# What is required
Please return every line of the records below that contains the word "towel".

(Data items)
*** Begin section ***

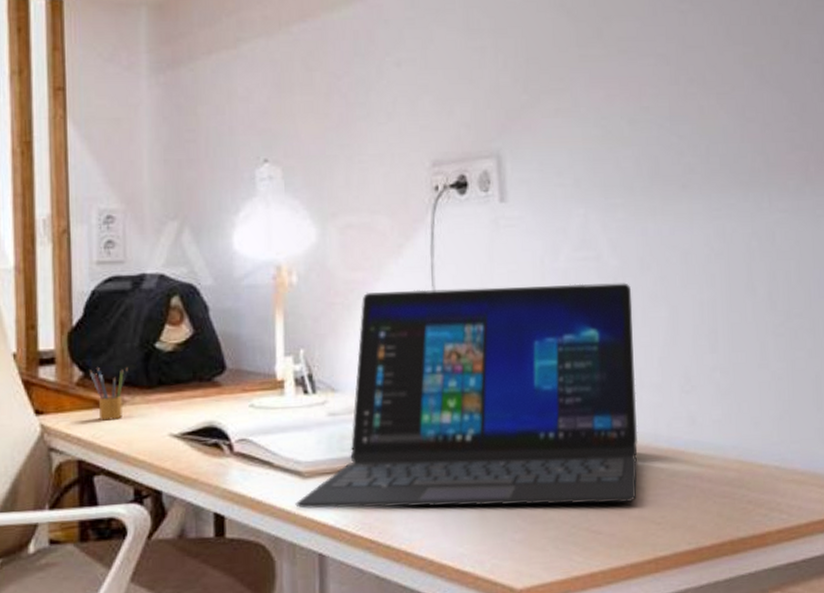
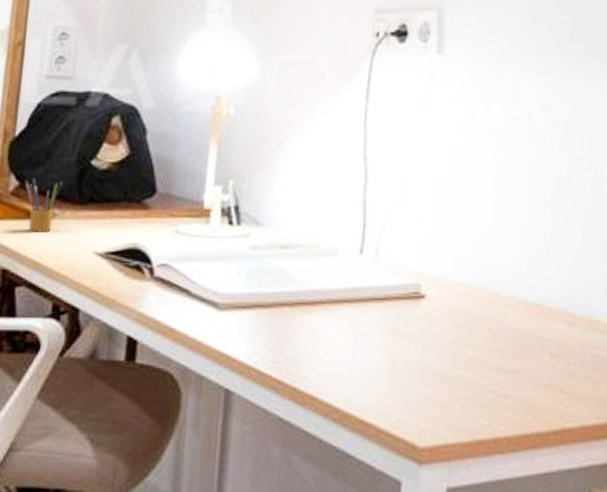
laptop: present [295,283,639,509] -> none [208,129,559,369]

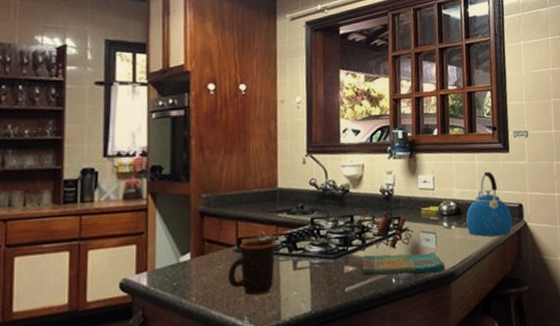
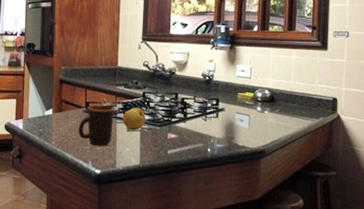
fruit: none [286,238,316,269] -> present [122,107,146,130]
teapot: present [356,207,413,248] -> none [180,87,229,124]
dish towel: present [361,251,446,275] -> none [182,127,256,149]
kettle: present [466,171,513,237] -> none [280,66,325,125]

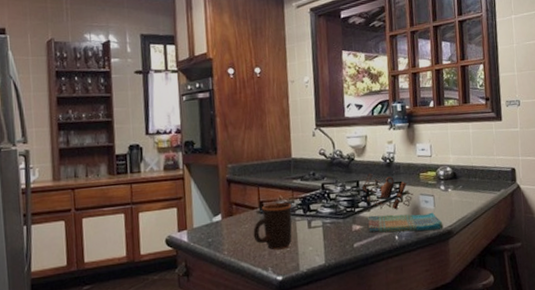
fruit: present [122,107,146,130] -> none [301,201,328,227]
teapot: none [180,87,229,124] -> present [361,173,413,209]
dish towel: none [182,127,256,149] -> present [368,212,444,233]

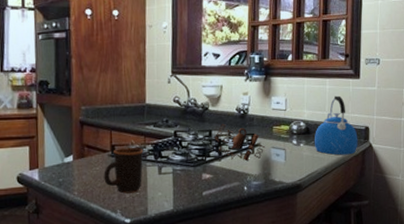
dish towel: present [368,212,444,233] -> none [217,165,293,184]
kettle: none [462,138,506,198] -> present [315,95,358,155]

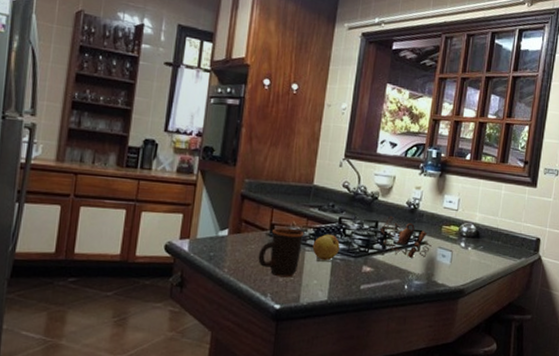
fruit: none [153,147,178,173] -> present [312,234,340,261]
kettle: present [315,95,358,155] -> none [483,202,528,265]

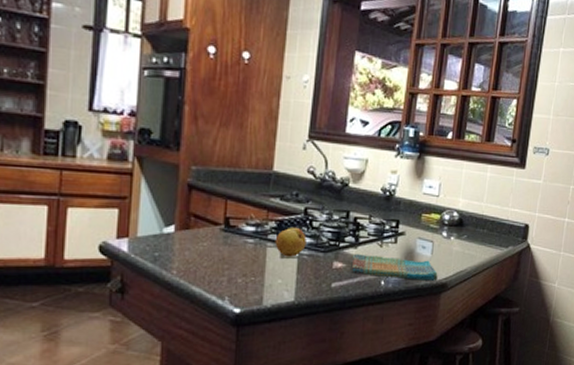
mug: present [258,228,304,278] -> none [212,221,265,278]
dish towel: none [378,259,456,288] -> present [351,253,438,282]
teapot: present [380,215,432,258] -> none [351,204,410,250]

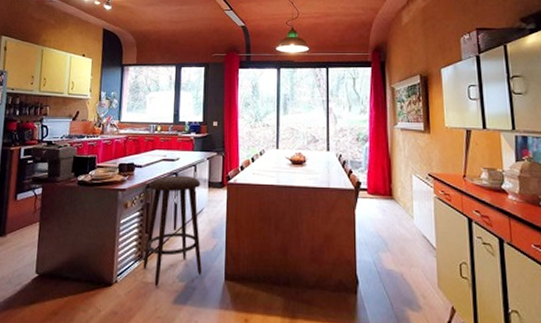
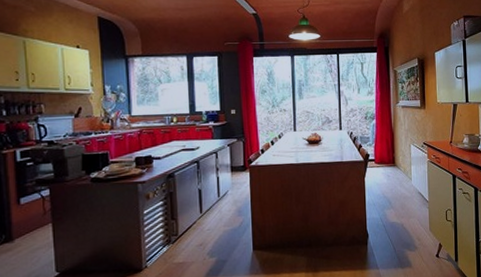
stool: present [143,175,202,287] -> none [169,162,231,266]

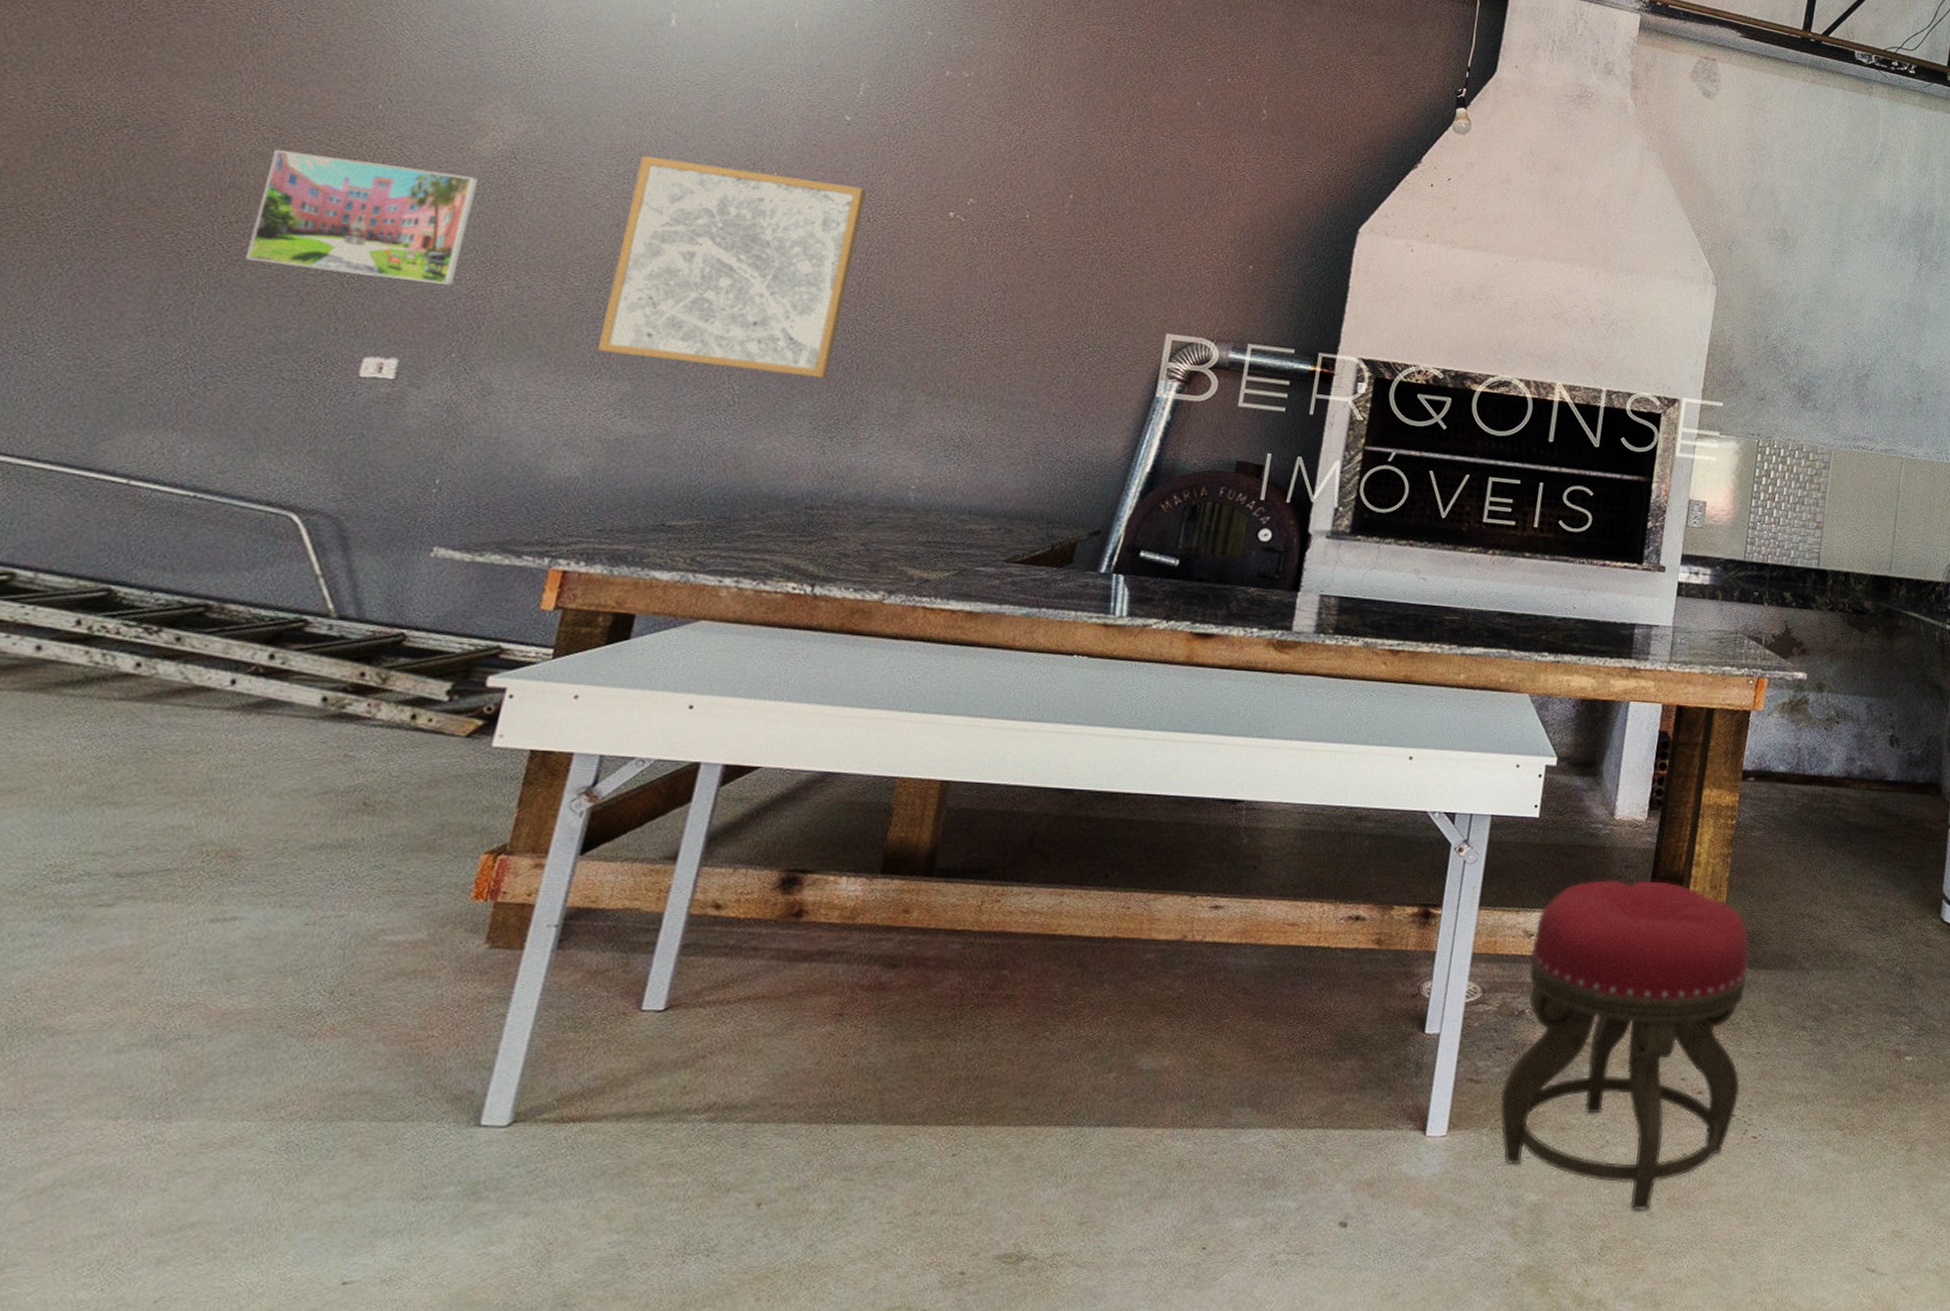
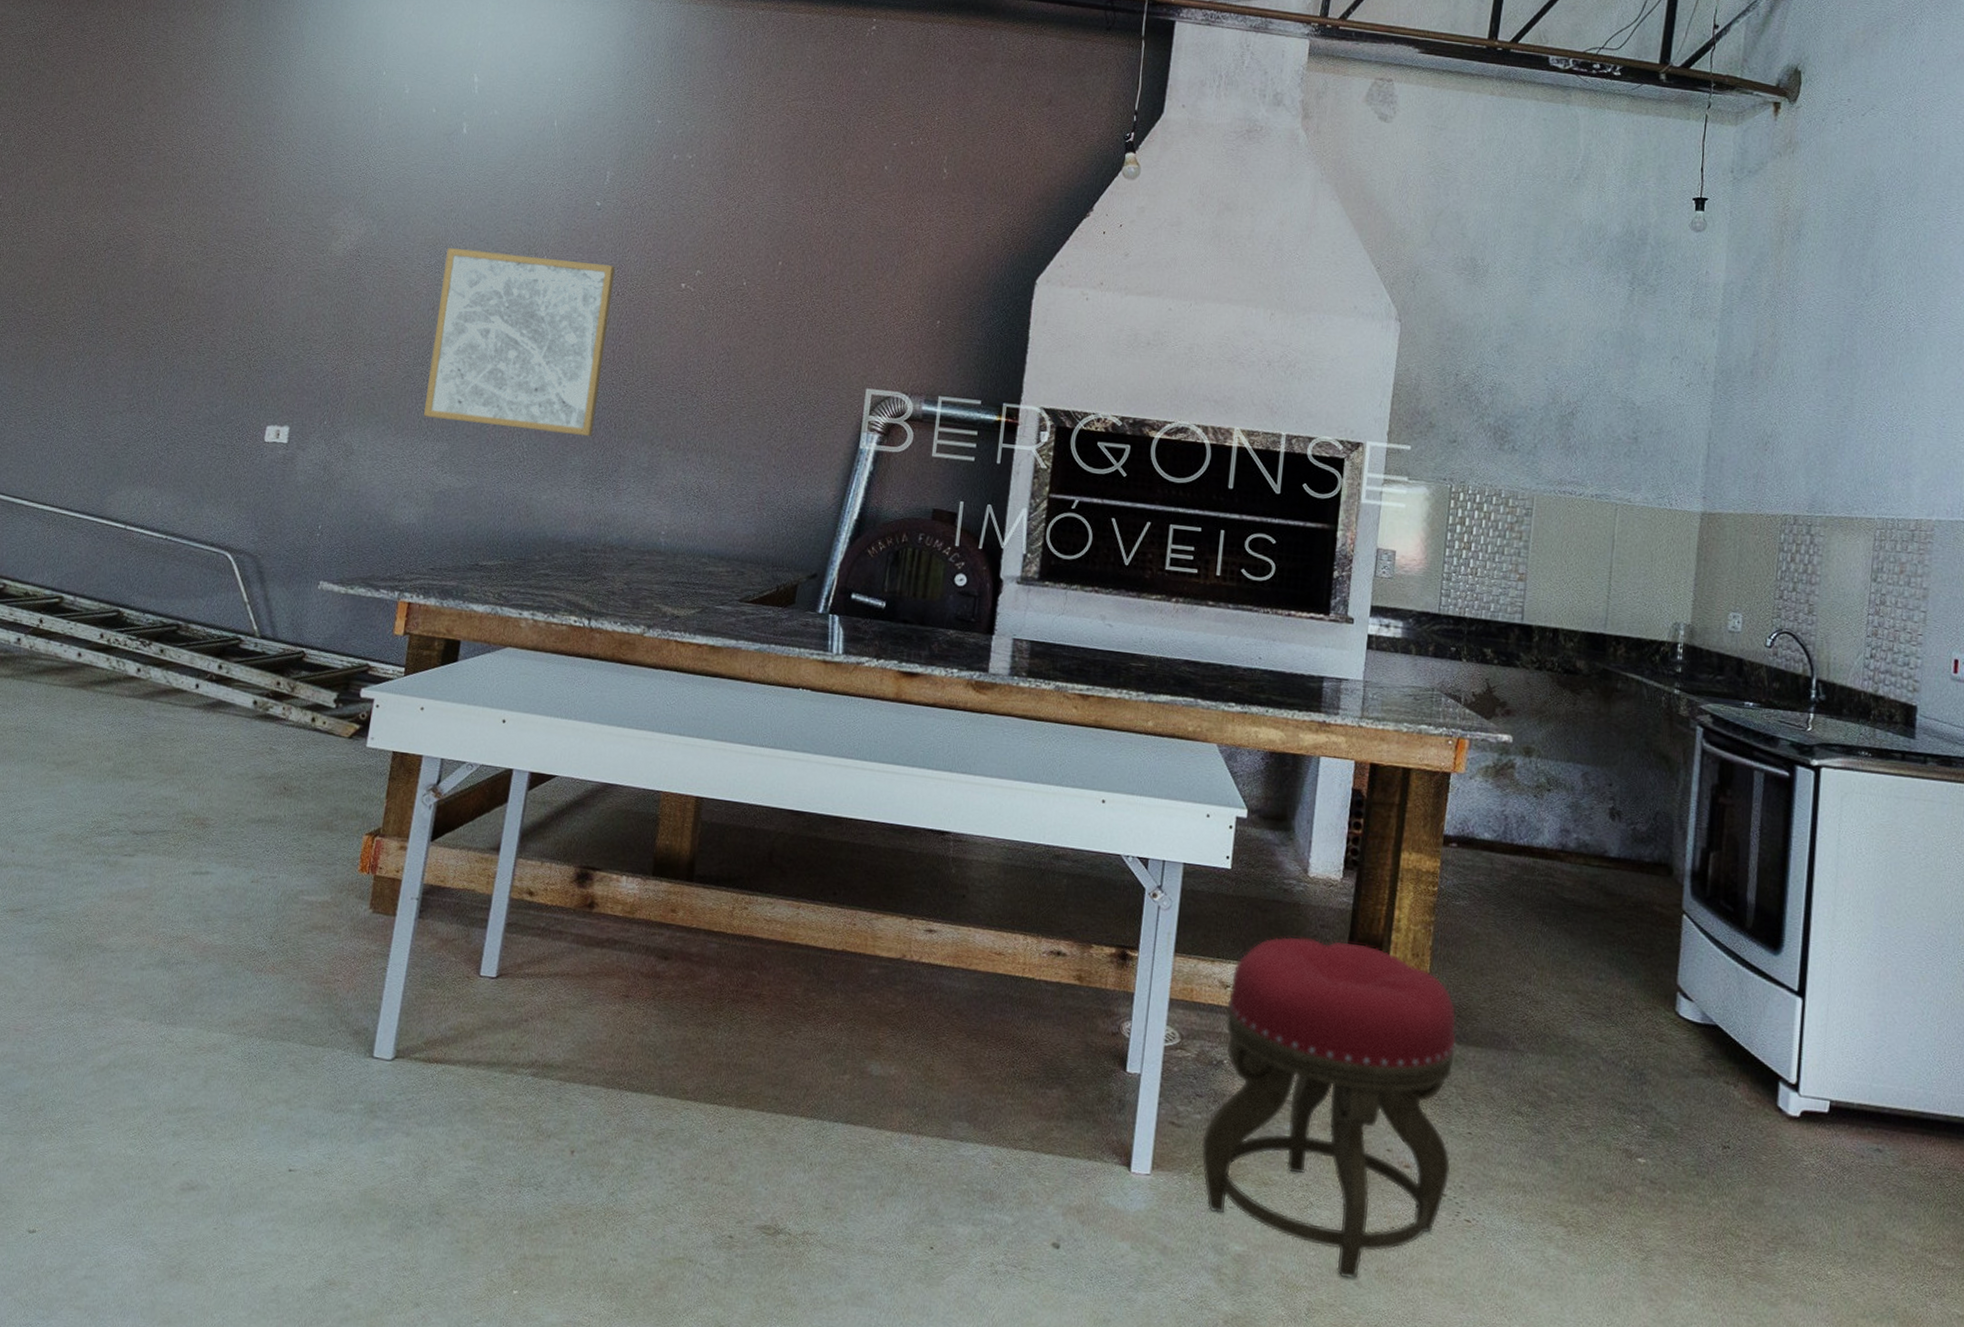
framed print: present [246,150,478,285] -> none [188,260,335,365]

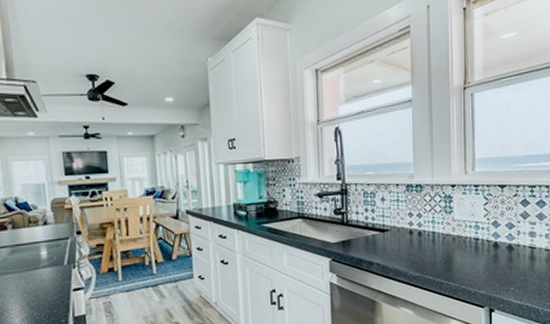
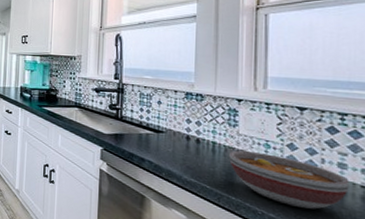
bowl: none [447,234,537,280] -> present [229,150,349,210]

*** End section ***

# Solution below
dish towel: present [361,251,446,275] -> none [182,127,256,149]
dish towel: none [182,127,256,149] -> present [368,212,444,233]
dish towel: present [368,212,444,233] -> none [217,165,293,184]
dish towel: none [378,259,456,288] -> present [351,253,438,282]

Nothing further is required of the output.